When it comes to heavy manual work the few women I've worked with that chose
to do that kind of work outworked the men every time. When I was landscaping I
seen a tiny 5 foot nothing girl rake, dig and haul faster and more than the 6
foot beefcake dude, every day while they were there. Most restoration sites I
worked on were mixed crews, there was definitely a higher percentage of hard
working women to men on those crews.

At my current job as a CNC programmer/operator for a granite shop, I've
trained probably 4 or 5 different people to work with me now. The 4 men I
trained lasted from a week to a month and a half. My current coworker, a girl,
had been here for over a year now.
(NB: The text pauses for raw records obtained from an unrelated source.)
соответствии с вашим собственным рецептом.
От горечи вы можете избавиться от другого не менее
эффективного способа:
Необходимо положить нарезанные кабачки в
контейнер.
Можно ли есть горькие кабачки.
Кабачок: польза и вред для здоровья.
She's learned how to program and run the
machines, operate the bridge saw, move and unload slabs and lift more than any
of the men I've trained could. She also wants to learn. The sad thing is I had
to convince my boss, an old asian man, to hire her he wasn't going to because
she was a woman. I explained to him my experiences over the years and he was
willing to give her a chance. His attitude towards her over the year she's
been here's changed drastically. I don't know if it's changed his view on
women in general, but since then he's stopped immediately turning down women
day labourers that come in to help the installers so maybe.

The biggest problem I found trying to train men was they refused to do basic
boring tasks that needed to be done or complained the whole time they did them
while at the same time were unwilling or unable to learn anything else.

These are just my experiences throughout my varied working life. I don't know
how universally applicable they are but from what I've seen it really comes
down to each individual and how suited they are for a particular job. The
reality is there are some things some people will just never be able to do and
it really has nothing to do with what gender a person is.